◆ Provided material:
╔══
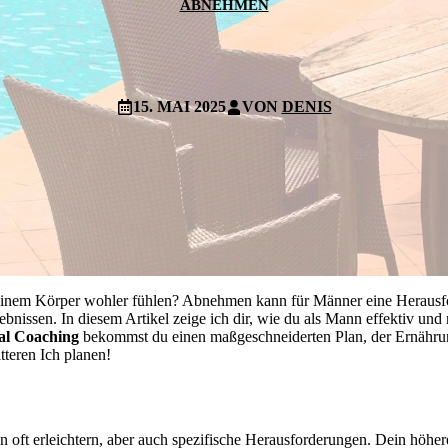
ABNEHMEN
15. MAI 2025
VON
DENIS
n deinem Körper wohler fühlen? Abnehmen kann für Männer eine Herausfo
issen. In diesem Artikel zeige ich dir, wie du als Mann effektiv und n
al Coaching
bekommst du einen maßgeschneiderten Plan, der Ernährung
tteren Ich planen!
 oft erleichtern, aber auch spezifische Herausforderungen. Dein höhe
╚══
╔══
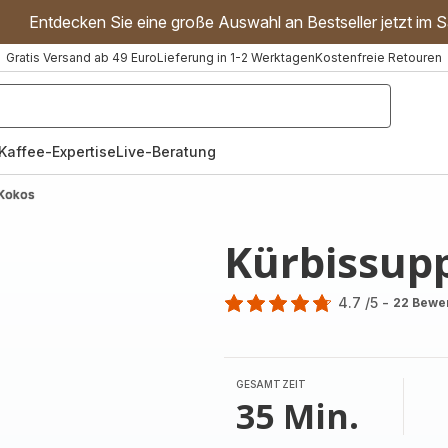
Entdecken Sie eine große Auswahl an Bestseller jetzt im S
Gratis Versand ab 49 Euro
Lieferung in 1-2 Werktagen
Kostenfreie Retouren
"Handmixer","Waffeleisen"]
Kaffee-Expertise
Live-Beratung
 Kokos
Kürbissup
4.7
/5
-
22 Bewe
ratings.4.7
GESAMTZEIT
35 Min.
╚══
◆ To do: Where the listing above reaches the line that contains "issen. In diesem", start retyping, and finish with the line that contains "oft erleichtern, aber"; reproduce those lines exactly and no others.

◆ Solved exercise:
issen. In diesem Artikel zeige ich dir, wie du als Mann effektiv und n
al Coaching
bekommst du einen maßgeschneiderten Plan, der Ernährung
tteren Ich planen!
 oft erleichtern, aber auch spezifische Herausforderungen. Dein höhe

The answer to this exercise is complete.